Extracted page text data
----------------

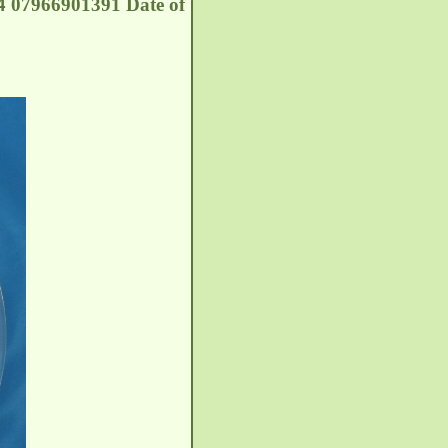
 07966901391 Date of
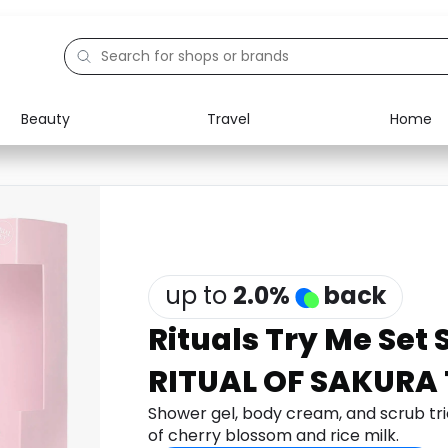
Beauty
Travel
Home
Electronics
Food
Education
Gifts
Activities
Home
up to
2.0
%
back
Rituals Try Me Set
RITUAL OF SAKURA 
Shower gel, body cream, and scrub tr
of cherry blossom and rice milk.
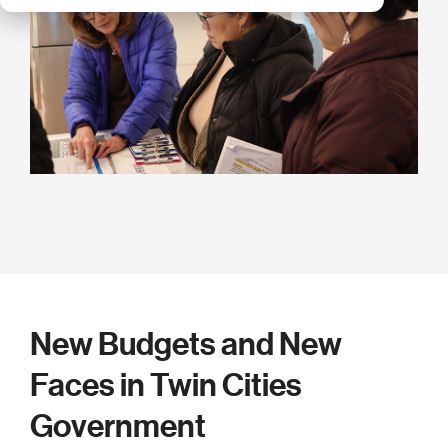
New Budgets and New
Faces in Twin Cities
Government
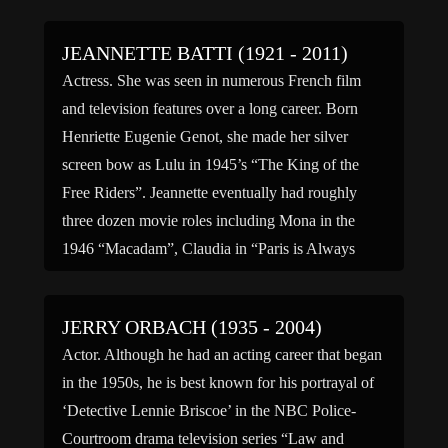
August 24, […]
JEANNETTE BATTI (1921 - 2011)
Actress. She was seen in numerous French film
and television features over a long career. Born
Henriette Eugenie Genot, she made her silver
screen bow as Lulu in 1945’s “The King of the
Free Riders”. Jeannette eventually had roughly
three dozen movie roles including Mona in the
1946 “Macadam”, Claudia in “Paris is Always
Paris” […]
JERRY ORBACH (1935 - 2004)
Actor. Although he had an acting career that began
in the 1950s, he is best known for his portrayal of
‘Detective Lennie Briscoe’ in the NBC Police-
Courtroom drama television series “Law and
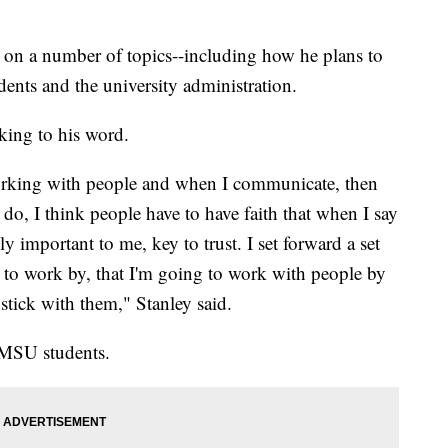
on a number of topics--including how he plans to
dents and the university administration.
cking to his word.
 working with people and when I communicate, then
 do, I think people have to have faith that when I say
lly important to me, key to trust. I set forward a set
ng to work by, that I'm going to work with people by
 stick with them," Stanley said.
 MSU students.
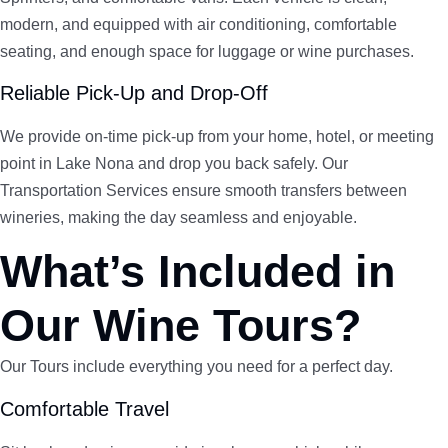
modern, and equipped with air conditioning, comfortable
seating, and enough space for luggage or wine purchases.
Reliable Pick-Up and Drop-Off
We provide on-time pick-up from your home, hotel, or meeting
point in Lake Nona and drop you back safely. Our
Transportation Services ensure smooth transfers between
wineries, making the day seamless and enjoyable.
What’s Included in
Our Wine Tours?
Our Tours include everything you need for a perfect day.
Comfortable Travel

----------------

**PROBLEM TO SOLVE**.
From the first line of the records through the line containing "in the 1950s, he", please output exactly those lines and nothing more, leaving out the pictures.

**COMPLETED EXERCISE**.
 07966901391 Date of
Beauty
Travel
Home
Electronics
Food
Education
Gifts
Activities
Home
up to
2.0
%
back
Rituals Try Me Set
RITUAL OF SAKURA 
Shower gel, body cream, and scrub tr
of cherry blossom and rice milk.
New Budgets and New
Faces in Twin Cities
Government
August 24, […]
JEANNETTE BATTI (1921 - 2011)
Actress. She was seen in numerous French film
and television features over a long career. Born
Henriette Eugenie Genot, she made her silver
screen bow as Lulu in 1945’s “The King of the
Free Riders”. Jeannette eventually had roughly
three dozen movie roles including Mona in the
1946 “Macadam”, Claudia in “Paris is Always
Paris” […]
JERRY ORBACH (1935 - 2004)
Actor. Although he had an acting career that began
in the 1950s, he is best known for his portrayal of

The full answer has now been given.